Josef Schlarmann ist so etwas wie der Wolfgang Kubicki der CDU. Allerdings: Anders als der Klabautermann der FDP von der Küste hat der Chef der CDU-Mittelstandsvereinigung noch keine Wahl gewonnen. Aber wenn es um die härtesten Sätze gegen die Kanzlerin geht, ist Schlarmann unschlagbar. So wird einer Liebling der Medien. Doch das war's dann auch. In weiser Selbsteinschätzung versucht der Kritiker vom Dienst erst gar nicht, in seiner Partei um Mehrheiten für seine Position zu kämpfen. Hauptsache, sein Name steht richtig geschrieben in der Zeitung.

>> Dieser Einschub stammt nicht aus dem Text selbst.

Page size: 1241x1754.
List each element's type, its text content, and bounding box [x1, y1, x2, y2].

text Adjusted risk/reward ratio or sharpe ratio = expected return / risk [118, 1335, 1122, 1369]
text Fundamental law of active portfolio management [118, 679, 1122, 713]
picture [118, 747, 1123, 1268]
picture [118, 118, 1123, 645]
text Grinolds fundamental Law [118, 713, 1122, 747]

Ganz unverdient hat Angela Merkel diesen Clown mit der Pappnase des Kritikers allerdings nicht bekommen. Ernsthaft fördert die Kanzlerin eine kritische Debatte in ihrer Partei nicht. Aber wo liegt der Unterschied zu ihren Vorgängern? Von Konrad Adenauer bis Helmut Kohl haben erfolgreiche Kanzler ihre CDU als autoritär auf ihre Person ausgerichteten Wahlverein geführt.
Merkel steht also in einer guten schlechten Tradition. Auch sie wird irgendwann zu spüren bekommen: Wer nur noch Schlarmänner als Kritiker hat, der setzt seine Macht aufs Spiel, weil er nicht mehr in der Lage ist, sich selbst zu korrigieren.